I’ll walk through what happened when Don Lemon joined a protest that swarmed a Minneapolis church, why that move crossed legal and moral lines, how Stu Burguiere responded on the air, and why the Justice Department is now involved. This piece looks at the claim made by protesters, the clash between protest rights and religious liberty, Lemon’s on-camera confusion, and the broader implications for public accountability. The focus stays on the central episode and the exact comments made during the confrontation. You won’t find any source links or credits here, just a clear, direct recounting and reaction.
Don Lemon joined a group that broke into a church service in Minneapolis, and one protester leveled a striking charge that was shouted inside the sanctuary. That person said the church “cannot pretend to be a house of God while harboring someone who is directing ICE agents to wreak havoc upon our community and who killed Renee Good.” Storming a worship service on that accusation was brazen and wrongheaded.
On his show, Stu Burguiere unpacked how bizarre the allegation was and why the protesters’ actions didn’t pass legal muster. “A weird accusation, right, that a pastor at the church is running a part of ICE? A local chapter of ICE? … What was fascinating about that is, first of all, you might know that even if he happens to be working for the federal government in some capacity, that does not make it OK to go and ransack his church or interrupt a service,” he said.

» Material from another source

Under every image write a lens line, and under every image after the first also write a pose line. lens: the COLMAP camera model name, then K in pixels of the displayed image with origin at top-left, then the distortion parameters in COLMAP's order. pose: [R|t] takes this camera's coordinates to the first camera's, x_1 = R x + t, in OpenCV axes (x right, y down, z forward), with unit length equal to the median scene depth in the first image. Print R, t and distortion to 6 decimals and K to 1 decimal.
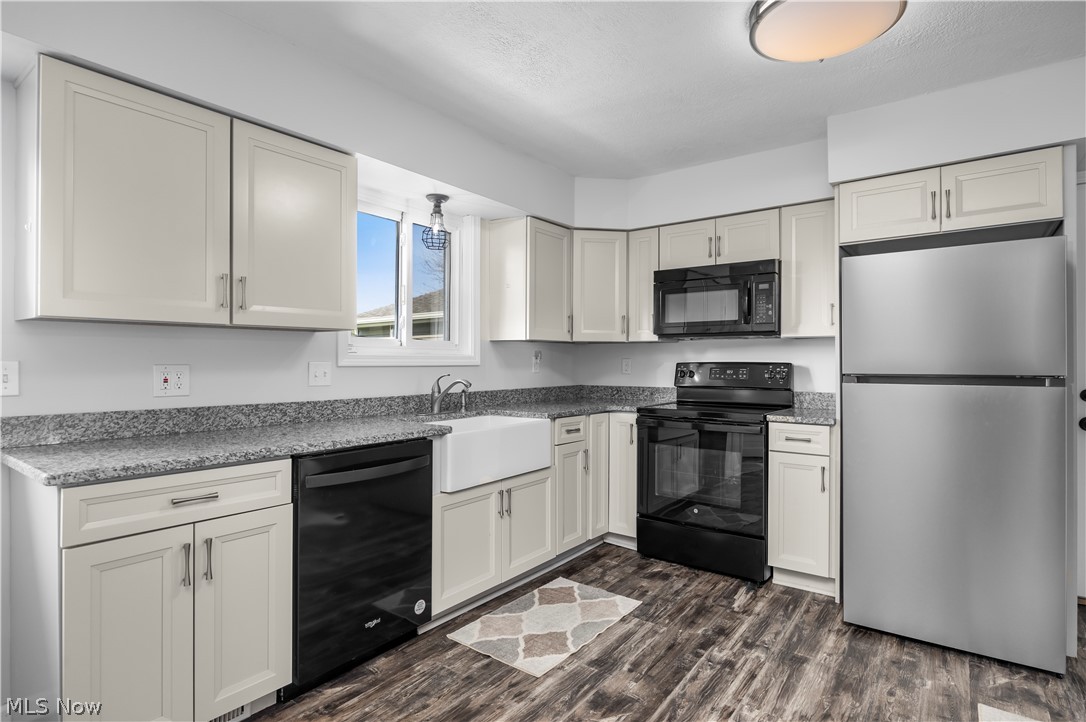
lens RADIAL K [[561.5, 0, 543.0], [0, 561.5, 361.0], [0, 0, 1]] dist [0.000173, -0.000474]
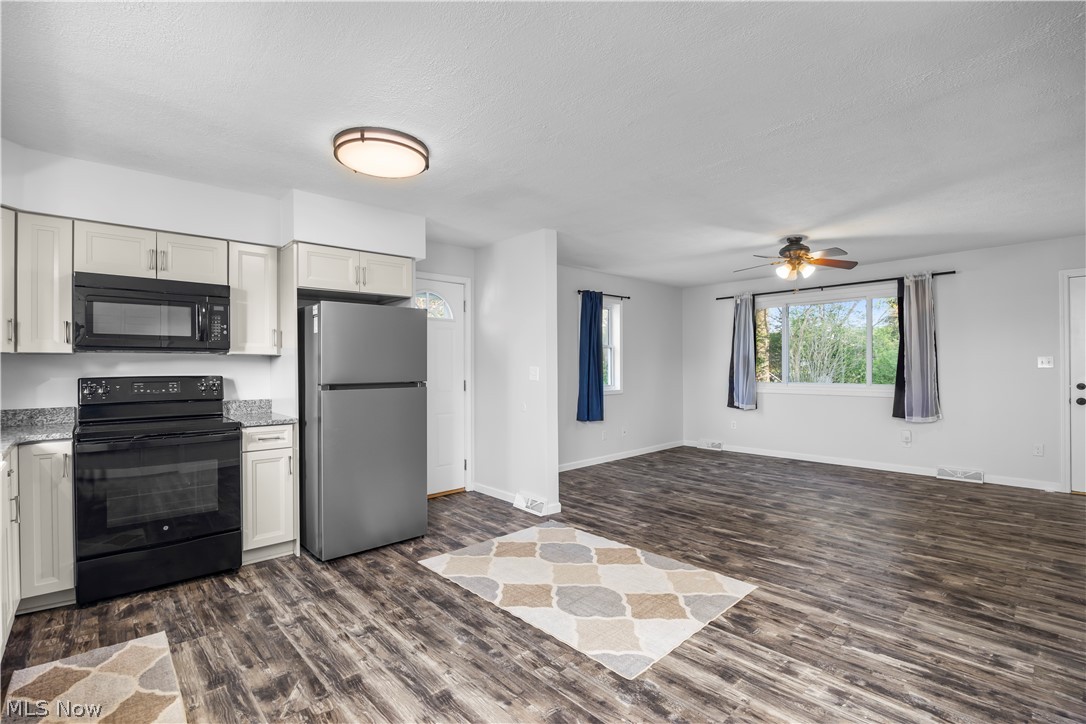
lens RADIAL K [[501.2, 0, 543.0], [0, 501.2, 362.0], [0, 0, 1]] dist [-0.012514, -0.000530]
pose [[0.172874, 0.008778, 0.984905, -0.541908], [0.002330, 0.999954, -0.009321, -0.017549], [-0.984941, 0.003906, 0.172846, 0.220287]]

“Also, the guy wasn’t even there,” Burguiere added, a reminder that the protest targeted a congregation not an individual. That matters a lot. Targeting people gathered to worship crosses lines most Americans still agree should stand firm.
Burguiere went on to stress that being able to physically do something is not the same as being legally justified to do it. “I mean, you can physically do it, as they, I guess, accomplished, but you can’t legally do what they did. We have a very strong tradition, of course, in this country of the right to protest. That is something that is fundamentally ingrained in our society and something that’s very important for us to protect,” he noted, pointing to the balance the law tries to hold.
That balance is delicate because two constitutional freedoms collided in that church: worship and protest. “That being said, we also have one that, you know, gives you freedom to exercise your religion and to worship. And the problem with all of this, of course, is you went in there with your loud chanting and stopped people from their ability to execute their First Amendment right,” Burguiere explained, stressing how one right was used to silence another.
He also warned about where such stunts lead once courts and prosecutors get involved. “Those things bump into each other, and the law is very clear on which side wins when those two do bump into each other,” he added, pointing out that the DOJ is already vowing to press charges after the activists’ and Lemon’s actions. Accountability isn’t a partisan wish; it’s the consequence of breaking laws that protect peaceful worship.
Burguiere didn’t spare Lemon his judgment. “Don Lemon’s a moron. OK? We’ve known this for a very long time. Don Lemon’s an idiot. But Don Lemon also thinks he knows something about not only civil rights, but also apparently the First Amendment, which he knows nothing about,” he said, blunt but pointed. Those words came after Lemon tried to argue constitutional protections during an exchange with the pastor.
The pastor’s response was calm and direct inside the church: “This is unacceptable. It’s shameful. It’s shameful to interrupt a public gathering of Christians in worship,” he told Lemon. Lemon replied, “But listen, we live in, there’s a Constitution and the First Amendment to freedom of speech and freedom to assemble and protest,” to which the pastor answered, “We’re here to worship Jesus. Because that’s the hope of these cities. That’s the hope of the world is Jesus Christ.”
Stu closed by reiterating the legal point with a stinging jab at Lemon’s analysis. “I will say, Don, again, I mentioned this before, is an idiot,” Stu says, adding, “and that’s a problem for his analysis on the First Amendment. The First Amendment does not, very much not, allow you to go into a church service and disrupt it and prevent people who are in the middle of executing their First Amendment rights to be able to worship.” Those words underline why the rule of law matters when clashes like this erupt.